HOUSE BILL NO. 1607 Offered January 24, 2006 A BILL to amend and reenact § 32.1-67 of the Code of Virginia, relating to special food products required in the management of phenylketonuria. ---------- Patrons-- Gear and Armstrong ---------- Unanimous consent to introduce ---------- Referred to Committee on Health, Welfare and Institutions ----------

Be it enacted by the General Assembly of Virginia:

1.  That § 32.1-67 of the Code of Virginia is amended and reenacted as follows:

§ 32.1-67. (Effective March 1, 2006) Duty of Board for follow-up and referral protocols; regulations.

A. Infants identified with any condition for which newborn screening is conducted pursuant to § 32.1-65 shall be eligible for the services of the Children with Special Health Care Needs Program administered by the Department of Health. The Board of Health shall promulgate such regulations as may be necessary to implement Newborn Screening Services and the Children with Special Health Care Needs Program. The Board's regulations shall include, but not be limited to, a list of newborn screening tests conducted pursuant to § 32.1-65, follow-up procedures, appropriate referral processes, and services available for infants and children who have a heritable disorder or genetic disease identified through Newborn Screening Services.

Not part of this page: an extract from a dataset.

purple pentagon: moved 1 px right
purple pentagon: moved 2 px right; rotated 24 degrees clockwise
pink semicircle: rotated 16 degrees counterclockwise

B. The Board's regulations relating to services available for infants and children identified as having heritable disorders or genetic diseases shall include procedures to reimburse the parents or guardian of any child who is a legal resident of the Commonwealth and who is diagnosed as requiring treatment for phenylketonuria for the special food products required in the management of phenylketonuria. The special food products shall include medical formulas that are designed specifically for the treatment of phenylketonuria and low-protein modified foods (not foods naturally low in protein) that are designed specifically for use in the treatment for inborn errors of metabolism. The parents or guardian of any such child shall, with such funds as are appropriated, receive reimbursement from the Department for the cost of such medical formulas and special low-protein modified foods in an amount not to exceed $2,000 per diagnosed person per year. The reimbursement required by this section shall be payable quarterly by the first day of January, April, July, and October.